Based on our interviews with startups and small businesses, some similar themes continue to emerge to the strength of indie platforms and more sensible talent.
The first theme is access to the most sensible skills from around the world, allowing companies to have a diverse skills pool that unlocks expertise and new sources of profit through the policy potential of the local market. In the words of Kartik Ahuja of GrowthScribe: “With freelancers on board, we have served clients in regions we never imagined. People in certain regions understand the local market, language and cultural preferences, improving our ability to serve consumers in those regions. This localized experience is gold, no matter what industry you represent. This occurs in today’s global economy, as AirBnB recently stated in its second quarter earnings report that “Latin America and Asia Pacific remain our fastest growing regions. Instead of opening an office in LATAM, companies can access Torc for the smartest software developers in LATAM, Ollo for the smartest creatives in LATAM and myBasePay to compliantly scale a freelance LATAM workforce in Asia, businesses can access. to Ravenry for market research, to Talmix for business consultants and to Superson for creative, or Expert Powerhouse for subject matter expertise. Even for a sector as specialized as oil and gas, Trees Engineering can hire independent engineers in the field. Southeast Asia.
The current topic is scalability while maintaining agility, flexibility and load capacity. Instead of long, monthly, risky full-time hires, freelancing is a fast, low-risk, and elastic way to scale based on market demands and productivity requirements. Chris Yang of Coins Value said: “A network of freelancers has allowed us to temporarily boost our content creation, online page progression, and knowledge research capabilities. This helped us launch new features and facilities successfully, while keeping overhead low and the team agile. For this reason, independent monitoring is a rapidly growing solution for companies of all sizes and regions. As a Forbes reader, you’ve probably heard of remote payroll and compliance responses like Deel, Remote, and Rippling. But Mellow is an independent compliance, payroll and control formula that specializes in hard-to-reach locations and uses a transparent payment of 2% for every independent dollar spent, allowing the security of compliant escalation and exact control of your charges. . .
The third theme is the high-quality experience.

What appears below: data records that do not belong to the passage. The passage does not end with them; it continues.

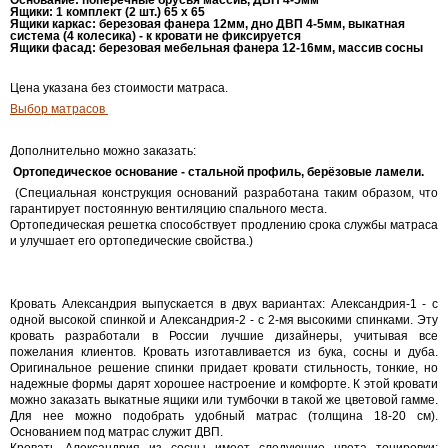
Основание
:
поперечные брусья массив, ДВП 4-5мм
Ящики
:
1 комплект (2 шт.) 65 х 65
Ящики карка
с:
березовая фанера 12мм, дно ДВП 4-5мм, выкатная
система (4 колесика) - к кровати не фиксируется
Ящики фасад
:
березовая мебельная фанера 12-16мм, массив сосны
Цена указана без стоимости матраса.
Выбор матрасов
Дополнительно можно заказать:
Ортопедическое основание
- стальной профиль, берёзовые ламели.
(Специальная конструкция оснований разработана таким образом, что
гарантирует постоянную вентиляцию спального места.
Ортопедическая решетка способствует продлению срока службы матраса
и улучшает его ортопедические свойства.)
Кровать Александрия выпускается в двух вариантах: Александрия-1 - с
одной высокой спинкой и Александрия-2 - с 2-мя высокими спинками. Эту
кровать разработали в России лучшие дизайнеры, учитывая все
пожелания клиентов. Кровать изготавливается из бука, сосны и дуба.
Оригинальное решение спинки придает кровати стильность, тонкие, но
надежные формы дарят хорошее настроение и комфорте. К этой кровати
можно заказать
выкатные
ящики или тумбочки в такой же цветовой гамме.
Для нее можно подобрать удобный матрас (толщина 18-20 см).
Основанием под матрас служит
ДВП
.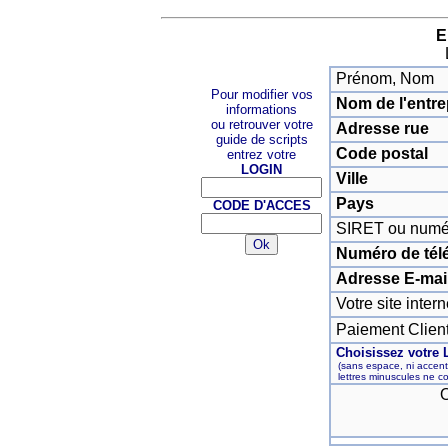
E
Prénom, Nom
Pour modifier vos
Nom de l'entre
informations
ou retrouver votre
Adresse rue
guide de scripts
Code postal
entrez votre
LOGIN
Ville
Pays
CODE D'ACCES
SIRET ou numér
Numéro de tél
Adresse E-mai
Votre site intern
Paiement Clien
Choisissez votre 
(sans espace, ni accent
lettres minuscules ne co
O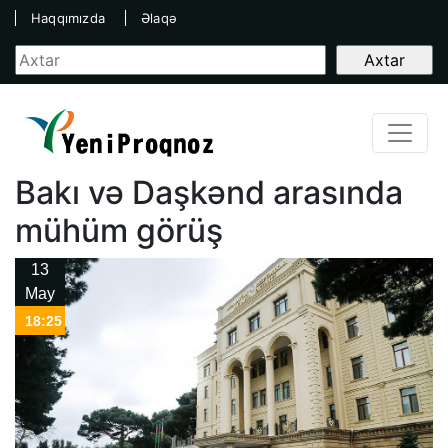
Haqqımızda
Əlaqə
Bakı və Daşkənd arasında
mühüm görüş
13
May
18:25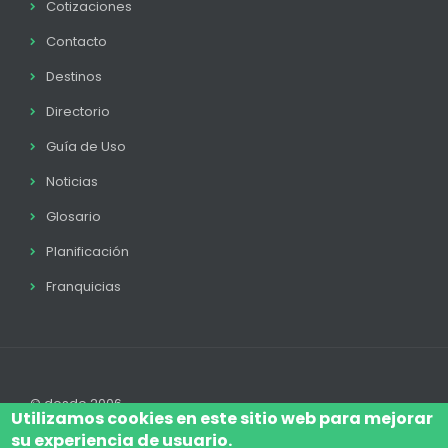
Cotizaciones
Contacto
Destinos
Directorio
Guía de Uso
Noticias
Glosario
Planificación
Franquicias
© desde 2006
Utilizamos cookies en este sitio web para mejorar
su experiencia de usuario.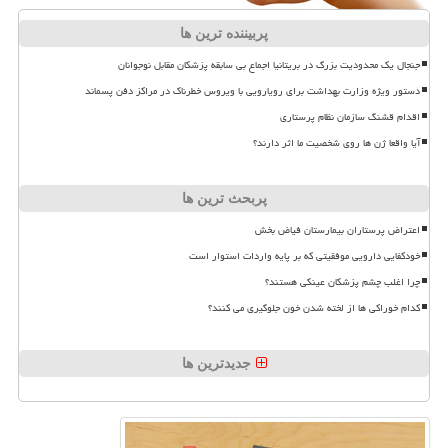
پربیننده ترین ها
جنجال یک محدودیت بزرگ در بریتانیا اجماع بی سابقه پزشکان مقابل نوجوانان
دستور ویژه وزارت بهداشت برای رویارویی با ویروس خطرناک در مراکز دفن پسماند
اقدام قشنگ سازمان نظام پرستاری
آیا واقعا ژن ها روی شخصیت ما اثر دارند؟
پربحث ترین ها
اعتراض پرستاران بیمارستان فیاض بخش
خودکفایی دارویی موفقیتی که بر پایه واردات استوار است
چرا اغلب چشم پزشکان عینکی هستند؟
کدام خوراکی ها از لخته شدن خون جلوگیری می کنند؟
جدیدترین ها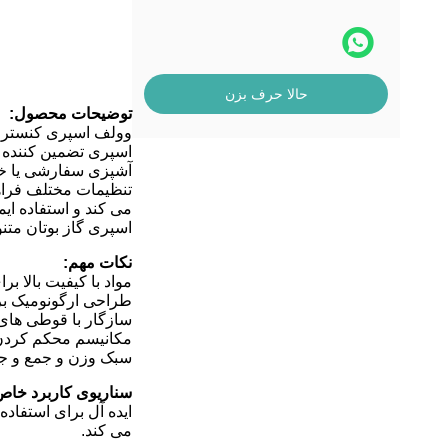
حالا حرف بزن
توضیحات محصول:
وولف اسپری کنستر گا
اسپری تضمین کننده د
آشپزی سفارشی یا خرو
تنظیمات مختلف فراه
می کند و استفاده ای
اسپری گاز بوتان متن
نکات مهم:
مواد با کیفیت بالا ب
طراحی ارگونومیک بر
سازگار با قوطی های ا
مکانیسم محکم کردن 
سبک وزن و جمع و جو
سناریوی کاربرد خاص
ایده آل برای استفاده
می کند.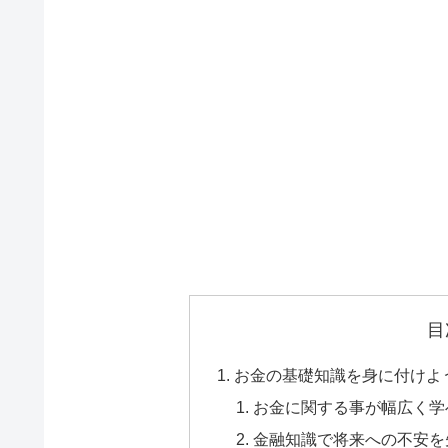
目
お金の基礎知識を身に付けよ
お金に関する事が幅広く学
金融知識で将来への不安を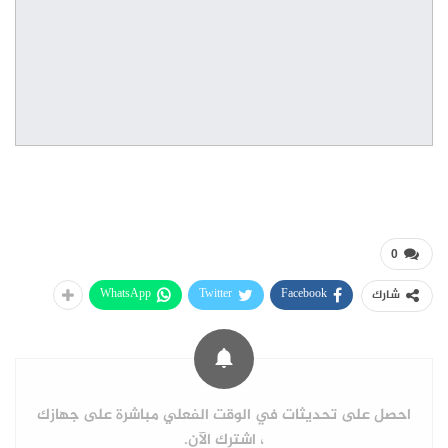
0
WhatsApp
Twitter
Facebook
شارك
احصل على تحديثات في الوقت الفعلي مباشرة على جهازك
، اشترك الآن.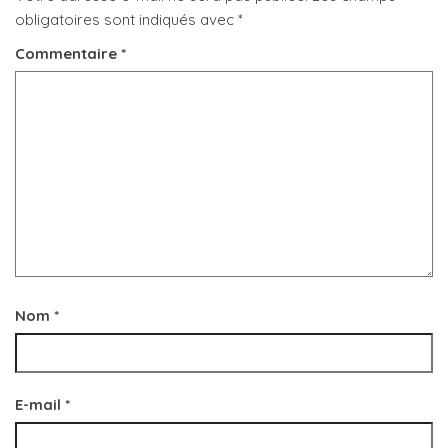
obligatoires sont indiqués avec
*
Commentaire
*
Nom
*
E-mail
*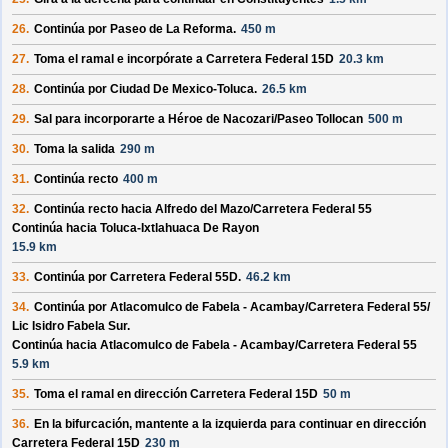
26.
Continúa por
Paseo de La Reforma
.
450 m
27.
Toma el ramal e incorpórate a
Carretera Federal 15D
20.3 km
28.
Continúa por
Ciudad De Mexico-Toluca
.
26.5 km
29.
Sal para incorporarte a
Héroe de Nacozari/
Paseo Tollocan
500 m
30.
Toma la salida
290 m
31.
Continúa recto
400 m
32.
Continúa recto hacia
Alfredo del Mazo/
Carretera Federal 55
Continúa hacia Toluca-Ixtlahuaca De Rayon
15.9 km
33.
Continúa por
Carretera Federal 55D
.
46.2 km
34.
Continúa por
Atlacomulco de Fabela - Acambay/
Carretera Federal 55/
Lic Isidro Fabela Sur
.
Continúa hacia Atlacomulco de Fabela - Acambay/
Carretera Federal 55
5.9 km
35.
Toma el ramal en dirección
Carretera Federal 15D
50 m
36.
En la bifurcación, mantente a la izquierda para continuar en dirección
Carretera Federal 15D
230 m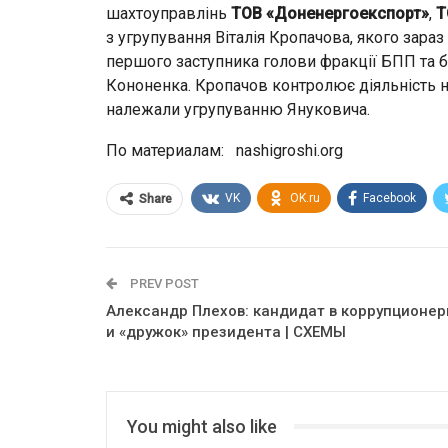
шахтоуправлінь
ТОВ «Доненергоекспорт»
,
Т
з угрупування Віталія Кропачова, якого зара
першого заступника голови фракції БПП та б
Кононенка. Кропачов контролює діяльність 
належали угрупуванню Януковича.
По материалам: nashigroshi.org
VK
OK.ru
Facebook
Share
PREV POST
Александр Плехов: кандидат в коррупционе
и «дружок» президента | СХЕМЫ
You might also like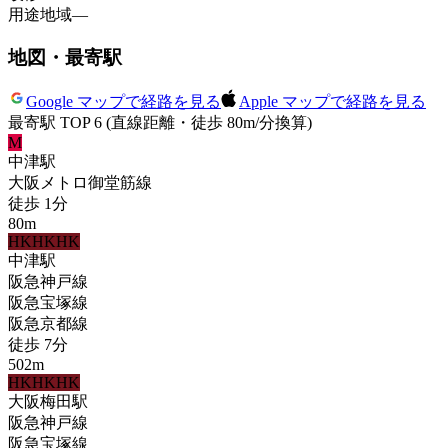
用途地域
—
地図・最寄駅
Google マップで経路を見る
Apple マップで経路を見る
最寄駅 TOP 6
(直線距離・徒歩 80m/分換算)
M
中津
駅
大阪メトロ御堂筋線
徒歩
1
分
80
m
HK
HK
HK
中津
駅
阪急神戸線
阪急宝塚線
阪急京都線
徒歩
7
分
502
m
HK
HK
HK
大阪梅田
駅
阪急神戸線
阪急宝塚線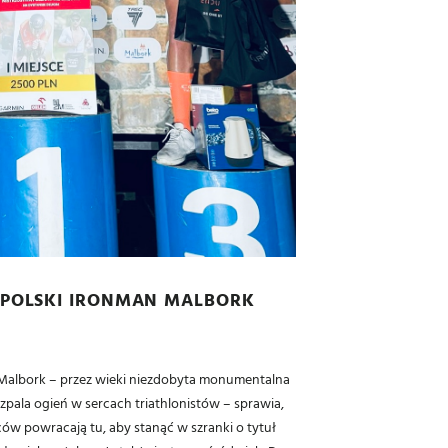
POLSKI IRONMAN MALBORK
albork – przez wieki niezdobyta monumentalna
ozpala ogień w sercach triathlonistów – sprawia,
ców powracają tu, aby stanąć w szranki o tytuł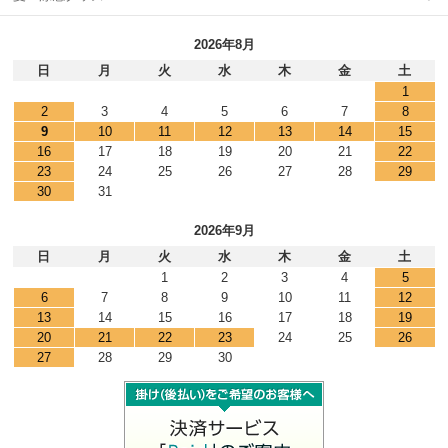
2026年8月
日
月
火
水
木
金
土
1
2
3
4
5
6
7
8
9
10
11
12
13
14
15
16
17
18
19
20
21
22
23
24
25
26
27
28
29
30
31
2026年9月
日
月
火
水
木
金
土
1
2
3
4
5
6
7
8
9
10
11
12
13
14
15
16
17
18
19
20
21
22
23
24
25
26
27
28
29
30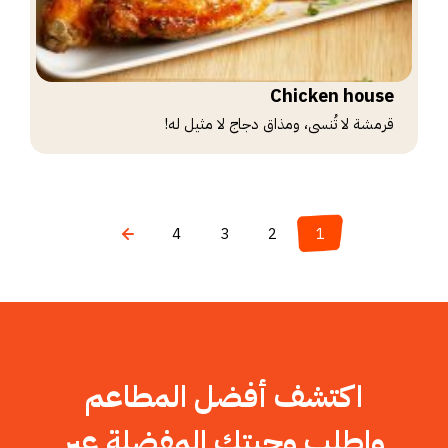
Chicken house
قرمشة لا تُنسى، ومذاق دجاج لا مثيل له!
4
3
2
1
اكتشف أفضل المطاعم
واطلب وجبتك المفضلة عبر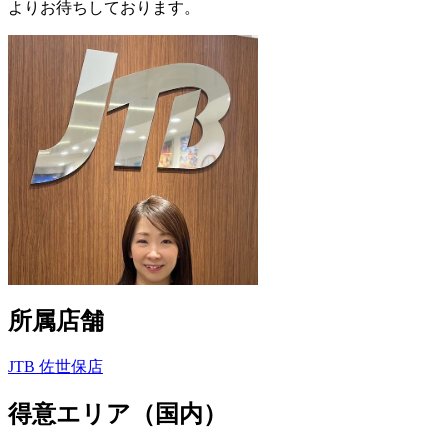
よりお待ちしております。
所属店舗
JTB 佐世保店
得意エリア（国内）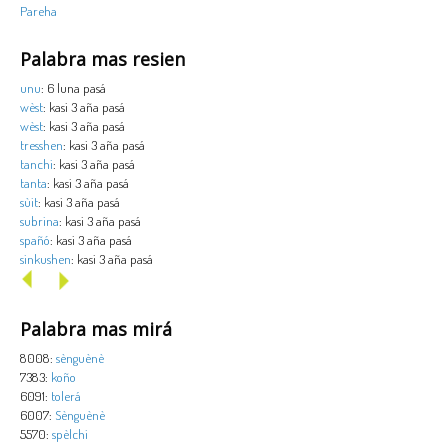
Pareha
Palabra mas resien
unu
: 6 luna pasá
wèst
: kasi 3 aña pasá
wèst
: kasi 3 aña pasá
tresshen
: kasi 3 aña pasá
tanchi
: kasi 3 aña pasá
tanta
: kasi 3 aña pasá
sùit
: kasi 3 aña pasá
subrina
: kasi 3 aña pasá
spañó
: kasi 3 aña pasá
sinkushen
: kasi 3 aña pasá
Palabra mas mirá
8008:
sènguènè
7383:
koño
6091:
tolerá
6007:
Sènguènè
5570:
spèlchi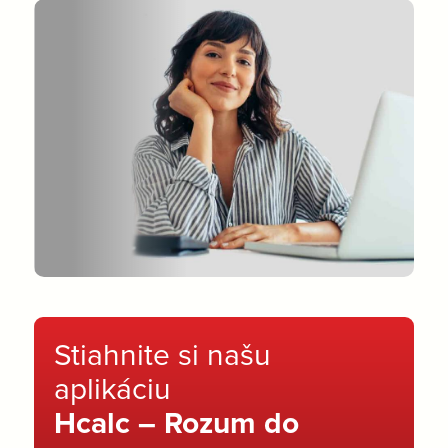
Stiahnite si našu
aplikáciu
Hcalc – Rozum do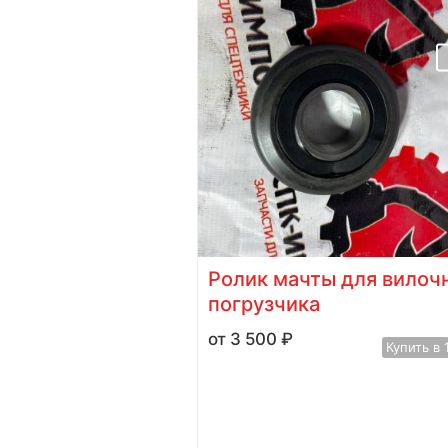
ителя 3250950
Ролик мачты для вилоч
ля Cummins
погрузчика
S10
3 500
₽
Купить в 
у
Купить в 1 клик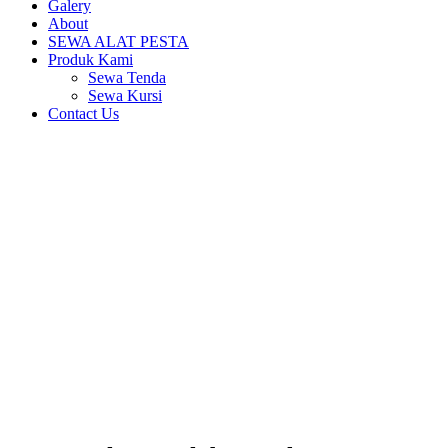
Galery
About
SEWA ALAT PESTA
Produk Kami
Sewa Tenda
Sewa Kursi
Contact Us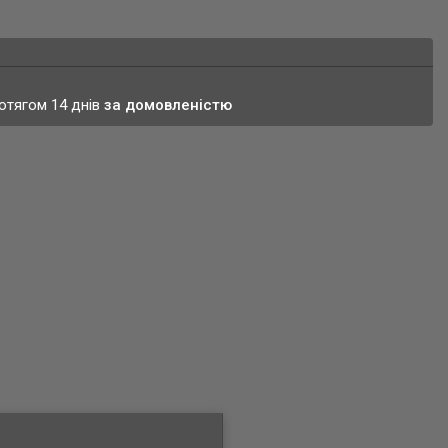
ротягом 14 днів
за домовленістю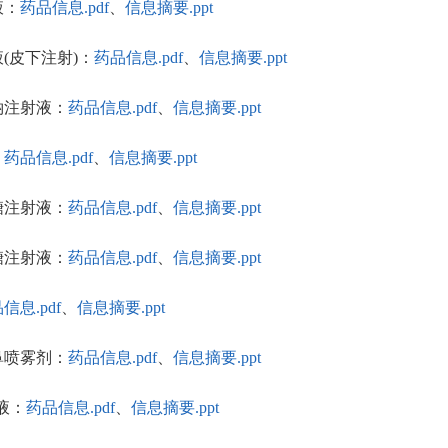
液：
药品信息.pdf
、
信息摘要.ppt
液(皮下注射)：
药品信息.pdf
、
信息摘要.ppt
酸钠注射液：
药品信息.pdf
、
信息摘要.ppt
：
药品信息.pdf
、
信息摘要.ppt
萄糖注射液：
药品信息.pdf
、
信息摘要.ppt
萄糖注射液：
药品信息.pdf
、
信息摘要.ppt
信息.pdf
、
信息摘要.ppt
松鼻喷雾剂：
药品信息.pdf
、
信息摘要.ppt
射液：
药品信息.pdf
、
信息摘要.ppt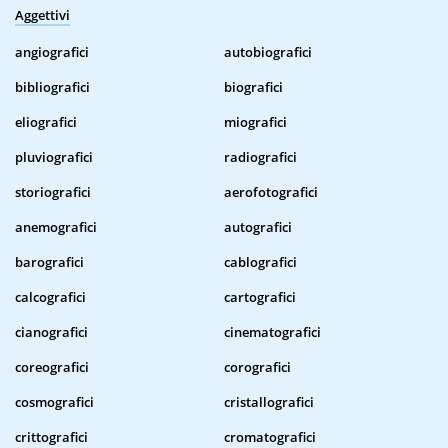
Aggettivi
angiografici
autobiografici
bibliografici
biografici
eliografici
miografici
pluviografici
radiografici
storiografici
aerofotografici
anemografici
autografici
barografici
cablografici
calcografici
cartografici
cianografici
cinematografici
coreografici
corografici
cosmografici
cristallografici
crittografici
cromatografici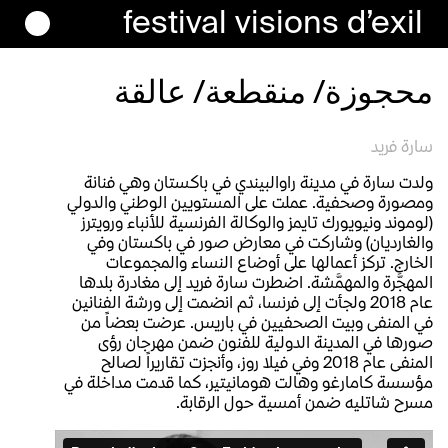
festival
visions
d’exil
محجوزة/ منقطعة/ عالقة
سارة فريد
ولدت سارة في مدينة راوالبيندي في باكستان وهي فنانة
ومصورة وصحفية. عملت على المستويين الوطني والدولي
(لوموند ونيويورك تايمز والوكالة الفرنسية للأنباء ورويترز
والغارديان) وشاركت في معارض صور في باكستان وفي
الخارج. تركز أعمالها على أوضاع النساء والمجموعات
المهجَّرة والمهمَّشة. اضطرت سارة فريد إلى مغادرة بلدها
عام 2018 ولجأت إلى فرنسا، ثم انضمت إلى ورشة الفنانين
في المنفى وبيت الصحفيين في باريس. عرضت بعضاً من
صورها في المدينة الدولية للفنون ضمن مهرجان رؤى
المنفى عام 2018 وفي فيلا روز، وأنجزت تقاريراً لصالح
مؤسسة كامارغو وهالت هومانيتير، كما قدمت مداخلة في
مسرح شاتليه ضمن أمسية حول الرقابة.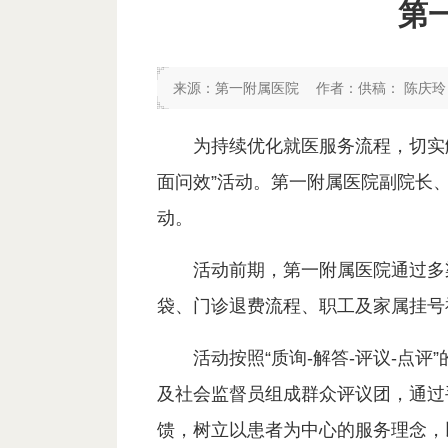
第
来源：
第一附属医院
作者：
供稿： 陈庆玲
为持续优化就医服务流程，切实解
面问效”活动。第一附属医院副院长
动。
活动前期，第一附属医院通过多
袋、门诊退费流程、职工及家属挂号
活动按照“质询-解答-评议-点
及社会监督员组成群众评议团，通过
馈，树立以患者为中心的服务理念，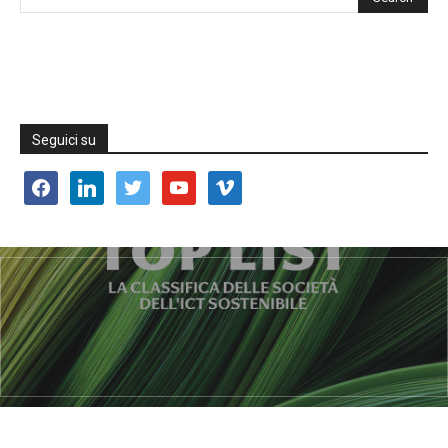
Seguici su
facebook
linkedin
twitter
youtube
vimeo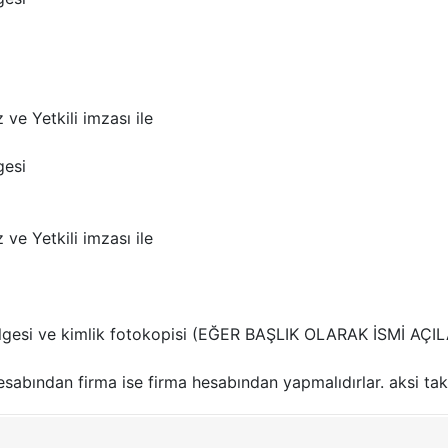
e Yetkili imzası ile
gesi
e Yetkili imzası ile
elgesi ve kimlik fotokopisi (EĞER BAŞLIK OLARAK İSMİ AÇ
esabından firma ise firma hesabından yapmalıdırlar. aksi tak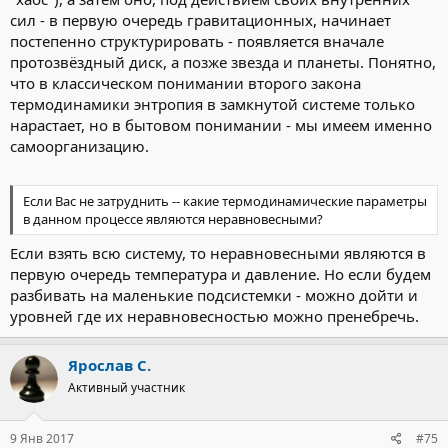
сил - в первую очередь гравитационных, начинает
постепенно структурировать - появляется вначале
протозвёздный диск, а позже звезда и планеты. Понятно,
что в классическом понимании второго закона
термодинамики энтропия в замкнутой системе только
нарастает, но в бытовом понимании - мы имеем именно
самоорганизацию.
Если Вас не затруднить -- какие термодинамические параметры
в данном процессе являются неравновесными?
Если взять всю систему, то неравновесными являются в
первую очередь температура и давление. Но если будем
разбивать на маленькие подсистемки - можно дойти и
уровней где их неравновесностью можно пренебречь.
Ярослав С.
Активный участник
9 Янв 2017
#75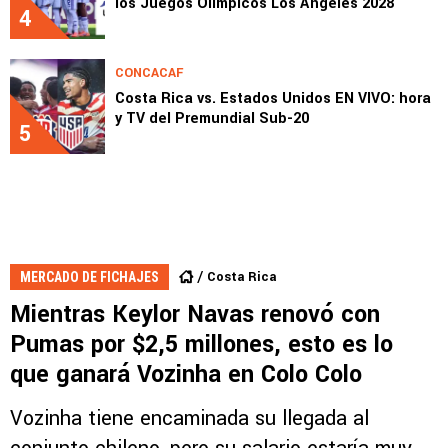
los Juegos Olímpicos Los Ángeles 2028
4
CONCACAF
Costa Rica vs. Estados Unidos EN VIVO: hora
y TV del Premundial Sub-20
5
Costa Rica
MERCADO DE FICHAJES
Mientras Keylor Navas renovó con
Pumas por $2,5 millones, esto es lo
que ganará Vozinha en Colo Colo
Vozinha tiene encaminada su llegada al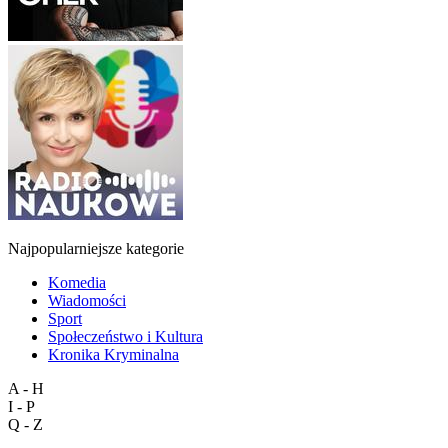
Najpopularniejsze kategorie
Komedia
Wiadomości
Sport
Społeczeństwo i Kultura
Kronika Kryminalna
A - H
I - P
Q - Z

This is arguably the biggest impact on the freelancer economy, as freelancers now have the precise credentials, portfolio, and experience that allow startups to avoid the usual onboarding time and costs. Even if freelancer networks have impressive technology, the surprising attitude of a company usually emerges in the first 2 to 5 days, when skills platforms offer the first circular of available freelancers. The typical reaction is something like, “We can actually access this point of experience at a fraction of the cost,” only to feel more inspired when the task is done in a fraction of the time.
So what do you think? Whether you’re a startup, small business, or enterprise, does your organization have the strength of independent networks?